▶ [ASSIGNMENT]: Search the data for "graphique" and copy every matching line.

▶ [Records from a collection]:
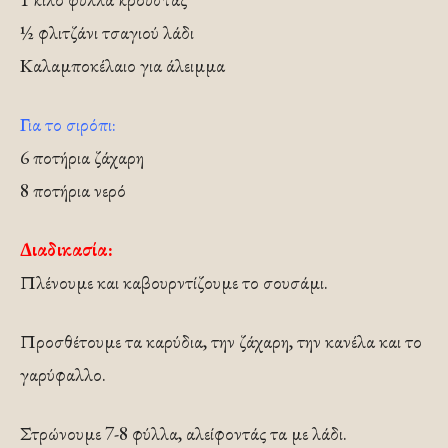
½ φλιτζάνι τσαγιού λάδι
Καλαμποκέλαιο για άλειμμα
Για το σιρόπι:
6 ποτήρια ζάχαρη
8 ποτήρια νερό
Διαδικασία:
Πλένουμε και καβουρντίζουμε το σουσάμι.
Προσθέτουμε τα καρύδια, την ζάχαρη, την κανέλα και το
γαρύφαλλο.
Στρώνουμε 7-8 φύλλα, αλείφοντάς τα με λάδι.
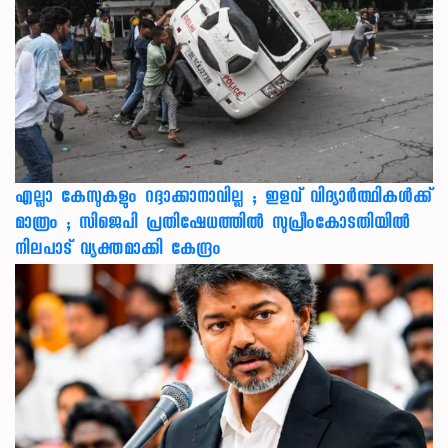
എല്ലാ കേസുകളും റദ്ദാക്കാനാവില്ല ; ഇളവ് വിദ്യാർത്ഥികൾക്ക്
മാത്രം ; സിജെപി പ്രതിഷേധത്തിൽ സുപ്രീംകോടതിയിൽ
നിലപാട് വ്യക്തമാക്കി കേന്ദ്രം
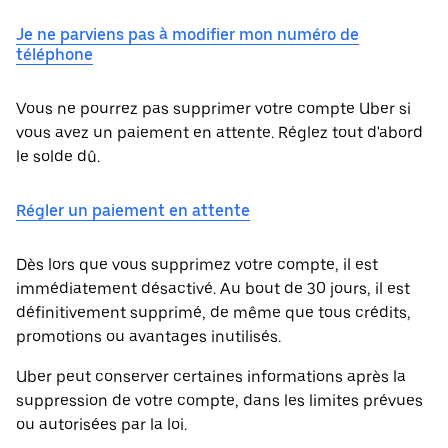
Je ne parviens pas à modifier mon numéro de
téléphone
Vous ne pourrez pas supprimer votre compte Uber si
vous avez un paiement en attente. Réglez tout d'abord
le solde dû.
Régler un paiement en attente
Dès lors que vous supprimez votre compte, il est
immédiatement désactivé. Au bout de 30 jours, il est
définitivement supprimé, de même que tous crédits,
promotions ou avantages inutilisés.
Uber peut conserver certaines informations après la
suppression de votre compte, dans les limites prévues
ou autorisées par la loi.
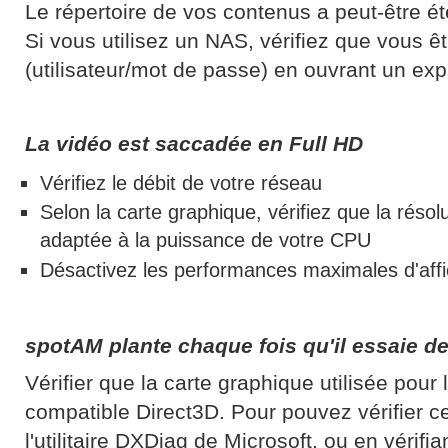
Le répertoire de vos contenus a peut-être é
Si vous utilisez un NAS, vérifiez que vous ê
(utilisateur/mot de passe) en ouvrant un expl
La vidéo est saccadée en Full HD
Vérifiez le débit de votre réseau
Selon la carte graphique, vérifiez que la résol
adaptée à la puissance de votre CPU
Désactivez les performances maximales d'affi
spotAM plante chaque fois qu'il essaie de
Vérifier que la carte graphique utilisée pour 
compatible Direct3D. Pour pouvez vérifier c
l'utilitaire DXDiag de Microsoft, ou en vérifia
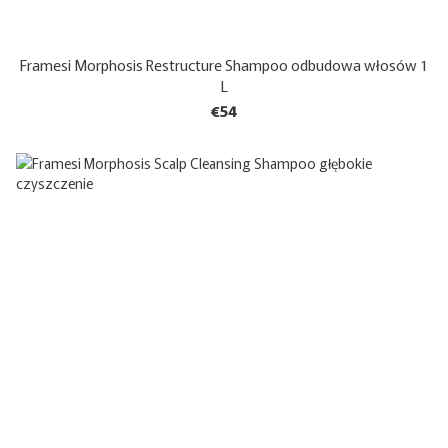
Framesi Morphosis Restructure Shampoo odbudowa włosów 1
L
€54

▶ [EXERCISE SOLUTION]:
Selon la carte graphique, vérifiez que la résol
Vérifier que la carte graphique utilisée pour 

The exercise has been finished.